> What the task requires
The answer is every line in the data below that contains the word "شیراز".

★ ★ ★ ★ ★ ★ ★

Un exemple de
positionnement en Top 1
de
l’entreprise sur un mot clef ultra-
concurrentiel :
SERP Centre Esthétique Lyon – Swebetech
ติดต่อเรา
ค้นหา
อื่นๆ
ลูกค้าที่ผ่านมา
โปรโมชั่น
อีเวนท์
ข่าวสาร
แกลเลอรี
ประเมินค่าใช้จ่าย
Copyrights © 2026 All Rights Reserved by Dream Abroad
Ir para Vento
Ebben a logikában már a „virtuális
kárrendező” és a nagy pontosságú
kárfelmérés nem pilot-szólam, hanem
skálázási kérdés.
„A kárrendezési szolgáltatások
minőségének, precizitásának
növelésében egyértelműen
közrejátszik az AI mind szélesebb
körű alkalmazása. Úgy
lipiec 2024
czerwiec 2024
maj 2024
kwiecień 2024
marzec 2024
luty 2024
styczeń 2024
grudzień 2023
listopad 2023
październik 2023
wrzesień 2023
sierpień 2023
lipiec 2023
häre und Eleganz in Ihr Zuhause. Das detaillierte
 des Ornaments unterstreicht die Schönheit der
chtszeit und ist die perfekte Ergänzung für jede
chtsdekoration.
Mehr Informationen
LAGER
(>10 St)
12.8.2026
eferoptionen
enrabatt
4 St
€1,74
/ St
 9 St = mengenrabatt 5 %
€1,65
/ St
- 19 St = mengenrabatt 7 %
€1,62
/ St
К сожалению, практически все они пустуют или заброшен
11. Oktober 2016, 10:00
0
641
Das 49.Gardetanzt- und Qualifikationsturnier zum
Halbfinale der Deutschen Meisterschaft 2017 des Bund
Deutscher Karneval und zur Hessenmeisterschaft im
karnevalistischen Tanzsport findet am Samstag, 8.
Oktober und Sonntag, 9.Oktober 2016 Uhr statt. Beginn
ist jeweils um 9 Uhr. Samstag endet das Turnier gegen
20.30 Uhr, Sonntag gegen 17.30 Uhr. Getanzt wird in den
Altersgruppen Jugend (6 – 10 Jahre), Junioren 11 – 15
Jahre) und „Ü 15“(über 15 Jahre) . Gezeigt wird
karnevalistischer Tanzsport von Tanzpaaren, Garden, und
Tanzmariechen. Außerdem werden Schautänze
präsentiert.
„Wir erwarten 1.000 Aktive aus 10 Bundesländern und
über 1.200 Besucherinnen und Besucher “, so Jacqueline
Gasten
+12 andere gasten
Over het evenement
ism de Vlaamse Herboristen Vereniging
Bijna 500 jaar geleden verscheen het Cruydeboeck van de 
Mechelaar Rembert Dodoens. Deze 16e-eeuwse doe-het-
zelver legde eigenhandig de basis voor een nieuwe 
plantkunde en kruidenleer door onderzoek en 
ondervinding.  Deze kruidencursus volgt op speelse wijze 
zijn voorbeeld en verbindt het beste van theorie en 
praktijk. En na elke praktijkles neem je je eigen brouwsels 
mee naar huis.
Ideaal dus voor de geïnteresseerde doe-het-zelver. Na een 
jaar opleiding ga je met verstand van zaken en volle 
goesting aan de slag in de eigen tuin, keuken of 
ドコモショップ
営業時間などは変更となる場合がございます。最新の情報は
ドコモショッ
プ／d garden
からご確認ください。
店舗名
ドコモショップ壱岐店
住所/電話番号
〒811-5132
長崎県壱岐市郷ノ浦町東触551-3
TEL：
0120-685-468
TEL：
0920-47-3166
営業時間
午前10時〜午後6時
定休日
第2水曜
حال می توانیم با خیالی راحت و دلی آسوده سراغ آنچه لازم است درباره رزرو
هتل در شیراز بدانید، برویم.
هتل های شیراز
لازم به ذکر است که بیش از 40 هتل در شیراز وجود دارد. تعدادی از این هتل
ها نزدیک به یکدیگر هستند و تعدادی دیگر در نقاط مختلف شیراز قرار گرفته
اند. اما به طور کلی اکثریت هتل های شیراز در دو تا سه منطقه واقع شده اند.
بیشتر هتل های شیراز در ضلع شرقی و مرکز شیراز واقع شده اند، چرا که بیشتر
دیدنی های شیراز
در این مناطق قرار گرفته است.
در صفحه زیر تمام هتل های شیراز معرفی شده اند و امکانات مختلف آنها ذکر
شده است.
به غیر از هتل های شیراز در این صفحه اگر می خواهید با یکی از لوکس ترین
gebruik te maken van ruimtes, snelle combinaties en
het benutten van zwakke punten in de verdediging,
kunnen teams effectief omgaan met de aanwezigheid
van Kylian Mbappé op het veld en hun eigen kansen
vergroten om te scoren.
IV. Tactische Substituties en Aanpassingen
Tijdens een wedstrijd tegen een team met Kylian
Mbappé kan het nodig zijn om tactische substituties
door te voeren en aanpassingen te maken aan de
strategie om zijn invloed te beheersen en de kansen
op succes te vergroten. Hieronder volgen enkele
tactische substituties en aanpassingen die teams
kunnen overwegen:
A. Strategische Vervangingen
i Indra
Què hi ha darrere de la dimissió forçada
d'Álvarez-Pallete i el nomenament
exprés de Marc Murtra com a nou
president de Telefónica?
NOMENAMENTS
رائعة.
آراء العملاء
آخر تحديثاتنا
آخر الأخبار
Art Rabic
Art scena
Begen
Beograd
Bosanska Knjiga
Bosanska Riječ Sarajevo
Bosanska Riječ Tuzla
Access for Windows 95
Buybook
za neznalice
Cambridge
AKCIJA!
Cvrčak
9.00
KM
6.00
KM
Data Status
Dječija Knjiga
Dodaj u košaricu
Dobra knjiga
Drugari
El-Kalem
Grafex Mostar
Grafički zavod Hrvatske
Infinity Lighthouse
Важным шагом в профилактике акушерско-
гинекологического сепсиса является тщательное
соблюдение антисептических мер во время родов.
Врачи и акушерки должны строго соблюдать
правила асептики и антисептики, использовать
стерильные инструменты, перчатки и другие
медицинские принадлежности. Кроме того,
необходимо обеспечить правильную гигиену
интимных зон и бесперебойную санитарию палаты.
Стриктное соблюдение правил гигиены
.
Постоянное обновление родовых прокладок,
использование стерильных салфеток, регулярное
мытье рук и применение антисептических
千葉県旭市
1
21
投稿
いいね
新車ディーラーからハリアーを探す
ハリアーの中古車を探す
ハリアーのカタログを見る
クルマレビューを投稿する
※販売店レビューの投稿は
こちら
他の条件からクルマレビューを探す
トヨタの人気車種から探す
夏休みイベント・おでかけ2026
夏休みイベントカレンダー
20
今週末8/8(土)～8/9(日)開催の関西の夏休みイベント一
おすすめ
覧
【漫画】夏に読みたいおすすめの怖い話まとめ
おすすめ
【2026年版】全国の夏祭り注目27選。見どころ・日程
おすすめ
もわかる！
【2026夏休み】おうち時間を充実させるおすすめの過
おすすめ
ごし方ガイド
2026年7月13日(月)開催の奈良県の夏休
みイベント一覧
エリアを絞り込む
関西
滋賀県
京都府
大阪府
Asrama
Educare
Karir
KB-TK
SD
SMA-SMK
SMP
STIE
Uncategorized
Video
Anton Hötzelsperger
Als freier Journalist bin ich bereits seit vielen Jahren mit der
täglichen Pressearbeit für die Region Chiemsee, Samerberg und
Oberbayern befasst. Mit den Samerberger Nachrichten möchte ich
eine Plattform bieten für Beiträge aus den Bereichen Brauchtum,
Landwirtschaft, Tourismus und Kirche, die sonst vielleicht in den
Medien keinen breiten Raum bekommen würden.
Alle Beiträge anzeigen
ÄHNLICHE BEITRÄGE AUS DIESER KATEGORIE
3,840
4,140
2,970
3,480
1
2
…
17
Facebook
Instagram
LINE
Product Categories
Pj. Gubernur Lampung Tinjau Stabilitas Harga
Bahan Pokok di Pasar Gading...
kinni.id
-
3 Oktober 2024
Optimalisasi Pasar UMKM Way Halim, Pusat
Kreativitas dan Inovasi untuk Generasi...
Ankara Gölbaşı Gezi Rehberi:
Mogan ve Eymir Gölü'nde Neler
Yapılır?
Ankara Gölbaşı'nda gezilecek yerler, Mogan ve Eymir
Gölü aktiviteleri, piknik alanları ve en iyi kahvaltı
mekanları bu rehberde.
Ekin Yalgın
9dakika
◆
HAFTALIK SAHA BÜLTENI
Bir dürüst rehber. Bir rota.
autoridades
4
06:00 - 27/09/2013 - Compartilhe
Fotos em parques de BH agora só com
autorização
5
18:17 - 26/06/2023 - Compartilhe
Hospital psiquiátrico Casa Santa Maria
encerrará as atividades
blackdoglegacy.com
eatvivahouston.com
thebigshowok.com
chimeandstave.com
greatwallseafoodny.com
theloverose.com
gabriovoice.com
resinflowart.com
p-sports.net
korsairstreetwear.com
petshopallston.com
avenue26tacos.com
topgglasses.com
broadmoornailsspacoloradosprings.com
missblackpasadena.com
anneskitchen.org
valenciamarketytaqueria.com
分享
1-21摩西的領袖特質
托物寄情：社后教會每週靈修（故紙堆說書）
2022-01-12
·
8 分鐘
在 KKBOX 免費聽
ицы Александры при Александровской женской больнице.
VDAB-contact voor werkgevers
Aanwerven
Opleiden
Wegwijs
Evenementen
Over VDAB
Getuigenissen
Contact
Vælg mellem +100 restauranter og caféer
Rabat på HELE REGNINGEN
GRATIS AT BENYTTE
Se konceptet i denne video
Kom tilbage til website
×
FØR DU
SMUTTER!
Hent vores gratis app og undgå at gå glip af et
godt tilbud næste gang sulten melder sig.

★ ★ ★ ★ ★ ★ ★

> Written solution
هتل در شیراز بدانید، برویم.
هتل های شیراز
لازم به ذکر است که بیش از 40 هتل در شیراز وجود دارد. تعدادی از این هتل
ها نزدیک به یکدیگر هستند و تعدادی دیگر در نقاط مختلف شیراز قرار گرفته
اند. اما به طور کلی اکثریت هتل های شیراز در دو تا سه منطقه واقع شده اند.
بیشتر هتل های شیراز در ضلع شرقی و مرکز شیراز واقع شده اند، چرا که بیشتر
دیدنی های شیراز
در صفحه زیر تمام هتل های شیراز معرفی شده اند و امکانات مختلف آنها ذکر
به غیر از هتل های شیراز در این صفحه اگر می خواهید با یکی از لوکس ترین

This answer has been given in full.